#### [Exercise aim]
Your response must be an exact transcription of the lines from the one containing "as üretimi işiyle" through the final line of the data.

#### [Provided records]
——————

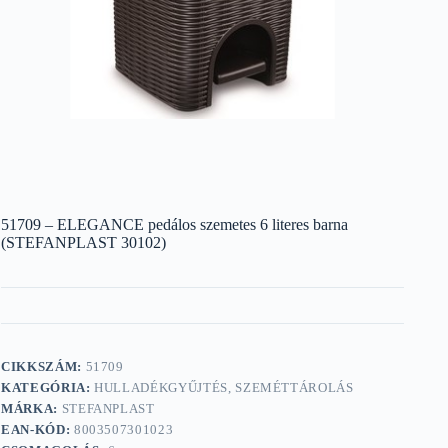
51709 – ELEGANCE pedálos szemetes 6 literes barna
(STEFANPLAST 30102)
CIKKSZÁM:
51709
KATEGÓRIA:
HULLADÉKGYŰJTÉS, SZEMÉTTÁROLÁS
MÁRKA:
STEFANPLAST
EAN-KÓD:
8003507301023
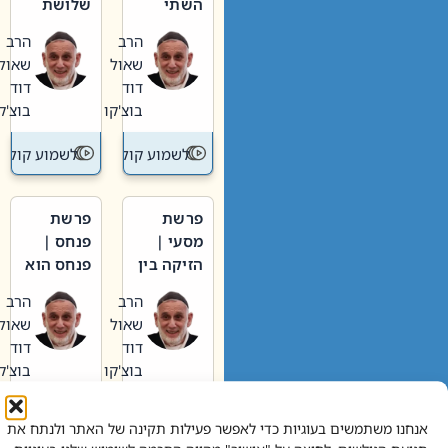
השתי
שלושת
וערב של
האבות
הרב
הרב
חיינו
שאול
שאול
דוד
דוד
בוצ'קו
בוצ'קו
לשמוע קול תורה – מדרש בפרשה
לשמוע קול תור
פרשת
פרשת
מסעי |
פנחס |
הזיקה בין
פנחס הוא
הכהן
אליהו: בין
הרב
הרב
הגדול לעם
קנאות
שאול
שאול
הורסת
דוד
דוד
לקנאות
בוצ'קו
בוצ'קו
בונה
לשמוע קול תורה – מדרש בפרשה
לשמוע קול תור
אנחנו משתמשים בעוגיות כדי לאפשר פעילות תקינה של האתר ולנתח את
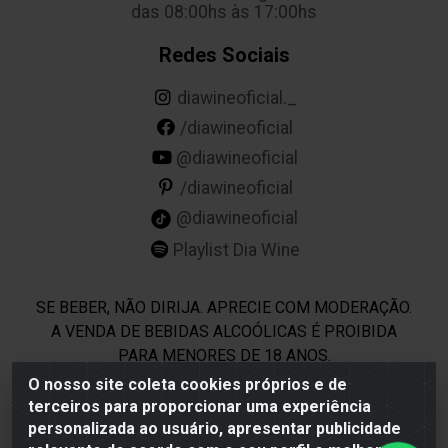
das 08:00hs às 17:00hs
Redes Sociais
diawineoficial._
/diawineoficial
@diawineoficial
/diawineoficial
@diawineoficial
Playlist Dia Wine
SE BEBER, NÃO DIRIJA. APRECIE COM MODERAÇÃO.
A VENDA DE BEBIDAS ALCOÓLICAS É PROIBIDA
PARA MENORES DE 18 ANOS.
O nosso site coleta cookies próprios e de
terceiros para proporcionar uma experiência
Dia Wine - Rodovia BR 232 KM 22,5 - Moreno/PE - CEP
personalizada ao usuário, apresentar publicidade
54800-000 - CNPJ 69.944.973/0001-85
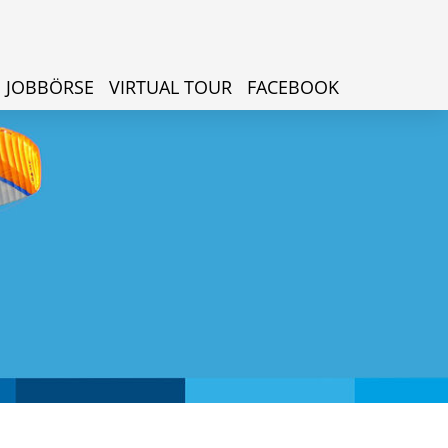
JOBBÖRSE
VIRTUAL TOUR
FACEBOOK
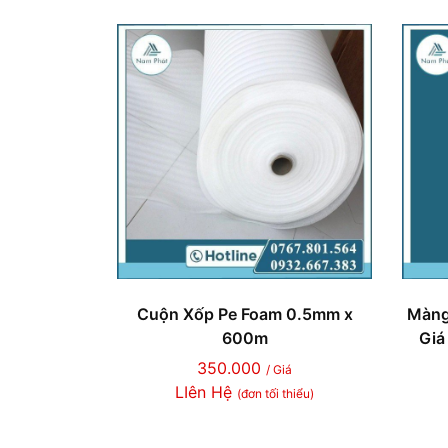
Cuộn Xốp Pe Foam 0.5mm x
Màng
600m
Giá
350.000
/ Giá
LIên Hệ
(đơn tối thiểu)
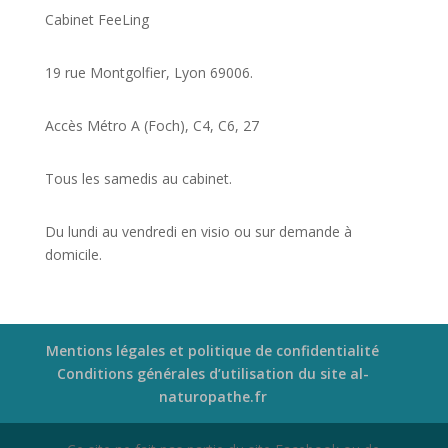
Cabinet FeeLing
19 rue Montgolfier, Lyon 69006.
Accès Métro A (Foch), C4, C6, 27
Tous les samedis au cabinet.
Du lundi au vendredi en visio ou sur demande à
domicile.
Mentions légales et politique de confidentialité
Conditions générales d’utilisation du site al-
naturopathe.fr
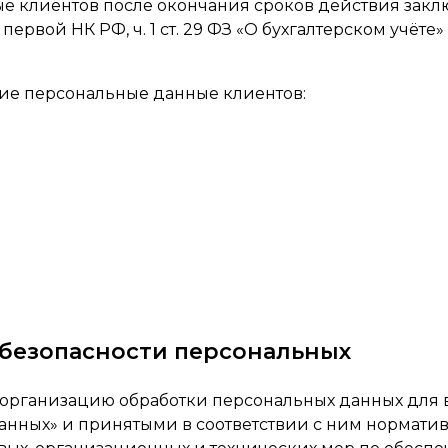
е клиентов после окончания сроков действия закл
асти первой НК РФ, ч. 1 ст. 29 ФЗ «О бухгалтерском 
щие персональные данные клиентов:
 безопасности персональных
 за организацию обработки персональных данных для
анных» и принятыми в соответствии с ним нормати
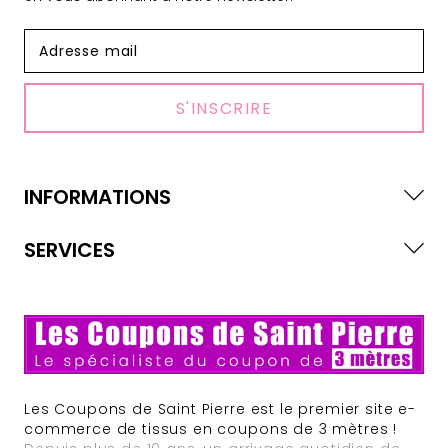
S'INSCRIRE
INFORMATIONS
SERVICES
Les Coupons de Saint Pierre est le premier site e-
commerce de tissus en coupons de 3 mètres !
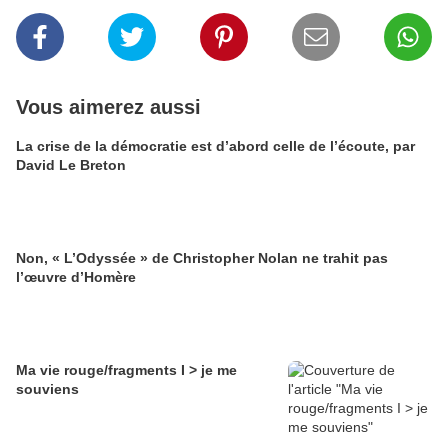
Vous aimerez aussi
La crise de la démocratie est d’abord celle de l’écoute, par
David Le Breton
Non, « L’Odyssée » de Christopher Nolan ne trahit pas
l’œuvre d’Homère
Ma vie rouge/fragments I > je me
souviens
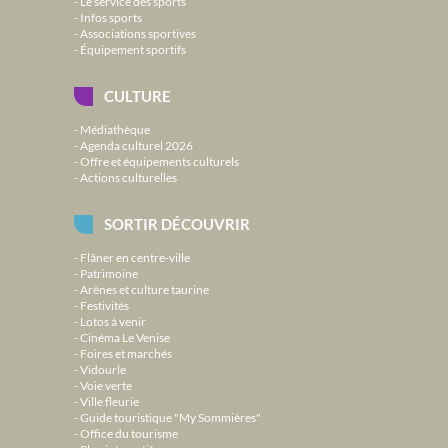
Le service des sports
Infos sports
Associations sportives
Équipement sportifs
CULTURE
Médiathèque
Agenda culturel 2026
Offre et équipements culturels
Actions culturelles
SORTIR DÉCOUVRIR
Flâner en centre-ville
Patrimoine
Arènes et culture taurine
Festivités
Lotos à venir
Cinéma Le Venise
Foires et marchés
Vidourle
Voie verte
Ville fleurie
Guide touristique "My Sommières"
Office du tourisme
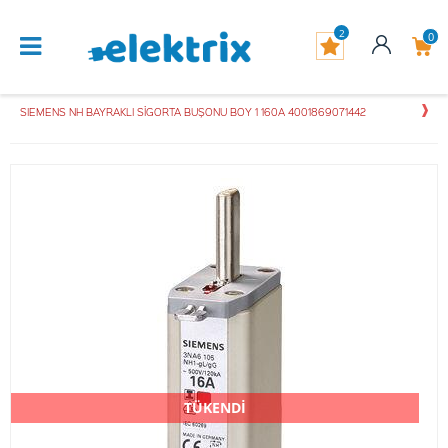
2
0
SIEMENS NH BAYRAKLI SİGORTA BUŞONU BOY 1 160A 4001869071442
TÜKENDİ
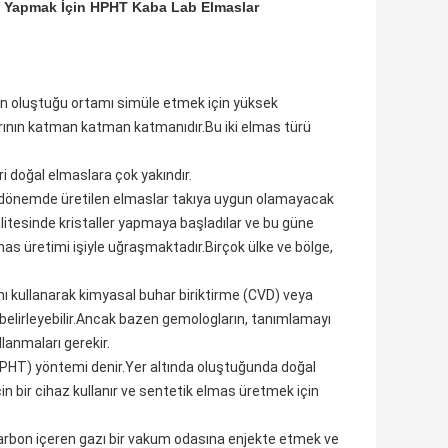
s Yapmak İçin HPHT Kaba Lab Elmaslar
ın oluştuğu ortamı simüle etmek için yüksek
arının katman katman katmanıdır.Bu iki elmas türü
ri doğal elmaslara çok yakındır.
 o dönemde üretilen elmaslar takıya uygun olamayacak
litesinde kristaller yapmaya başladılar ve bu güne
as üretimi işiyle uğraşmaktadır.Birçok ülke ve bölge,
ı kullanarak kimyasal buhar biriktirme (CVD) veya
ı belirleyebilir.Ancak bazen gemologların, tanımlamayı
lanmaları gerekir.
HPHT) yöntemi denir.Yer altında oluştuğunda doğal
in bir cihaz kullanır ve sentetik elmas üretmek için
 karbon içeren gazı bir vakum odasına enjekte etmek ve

——————

#### [Response area]
as üretimi işiyle uğraşmaktadır.Birçok ülke ve bölge,
ı kullanarak kimyasal buhar biriktirme (CVD) veya
ı belirleyebilir.Ancak bazen gemologların, tanımlamayı
lanmaları gerekir.
HPHT) yöntemi denir.Yer altında oluştuğunda doğal
in bir cihaz kullanır ve sentetik elmas üretmek için
 karbon içeren gazı bir vakum odasına enjekte etmek ve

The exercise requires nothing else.